■対策による価格下落は「限定的」か…高騰の要因は「実需」
大手デベロッパーなどが加盟する不動産協会は、昨年から短期転売対策を講じている。「投機目的の短期売買については決して好ましいことではない」とした上で、加盟社の判断で「登録・購入戸数の上限制限」「契約・登記等名義の厳格化」「引き渡しまでの売却活動禁止」などの自主的な対策をとっている。
ただし、同協会は、現在の価格高騰の原因について「実需を基軸とした非常にタイトなマーケットの需給バランスが大きな要因」としており、「投機的な取引の影響はごく限定的と捉えている」という。
ニクヨ氏は「都心部などは新築の物件を建てるスペースの余地がない。非常に小さいマーケットに人気が殺到しているから価格が上がっている」と解説する。著名人のライフハックや外国人の投資などは、実際はあくまで一部であり、「割合でいうと実際に住みたいから買っている人が多い状況」と解説。
______
• [課題 1]
不動産価格の高騰についての本文抜粋で、ニクヨ氏は都心部などの価格が上がっている理由をどう説明していますか。1〜3文で答えてください。
• [課題 2]
不動産価格の高騰についての本文抜粋を、最後の文の後から書き継いでください。

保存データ
______
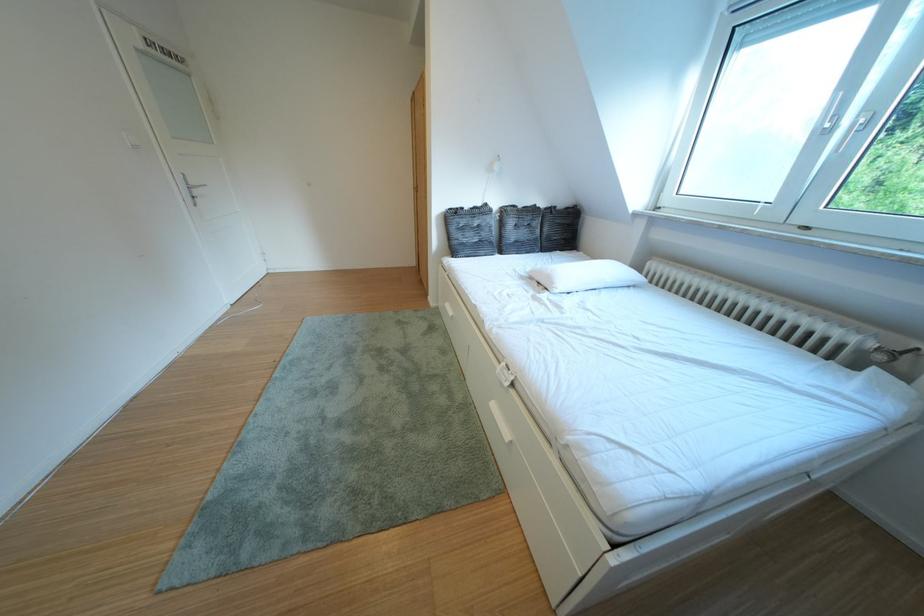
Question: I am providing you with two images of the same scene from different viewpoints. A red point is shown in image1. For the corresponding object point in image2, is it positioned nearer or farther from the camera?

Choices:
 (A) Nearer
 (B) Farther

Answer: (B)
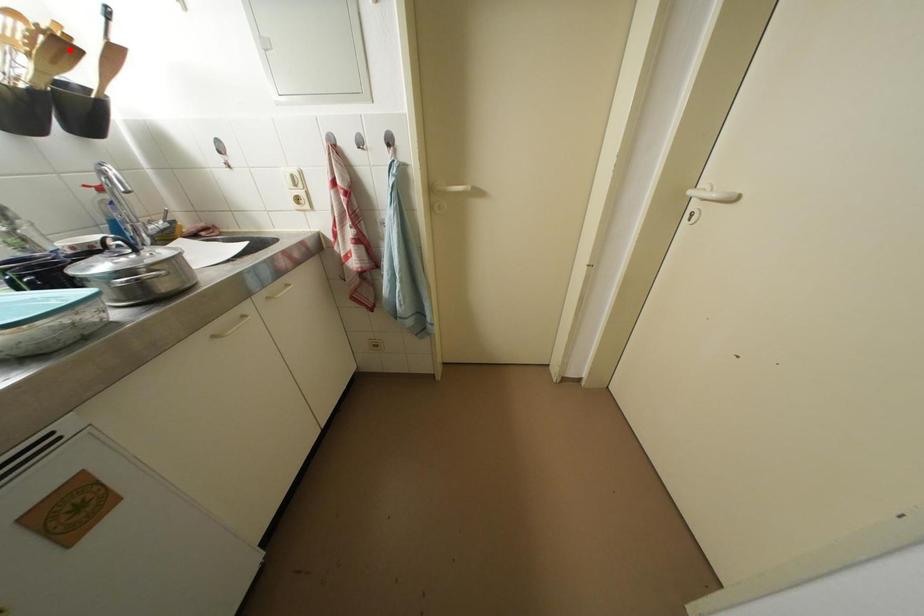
______
• [解答 1]
都心部などには新築の物件を建てるスペースの余地がありません。その非常に小さいマーケットに人気が殺到しているため、価格が上がっていると説明しています。

• [解答 2]
自民党内では、外国人による投資目的の購入も価格高騰の一因だという主張があったというが、これについては「一部の報道で晴海(東京都中央区)の方のマンションなどでそうしたことが多いと流れたが、全体で見ると割合は高くないという数字が出ている。(対策を)やらないよりはいいが、価格を下げるという意味では限定的な効果になるのではないか」として、短期売買の規制案だけでは根本的な価格高騰の解決にはつながりにくいという見通しを示した。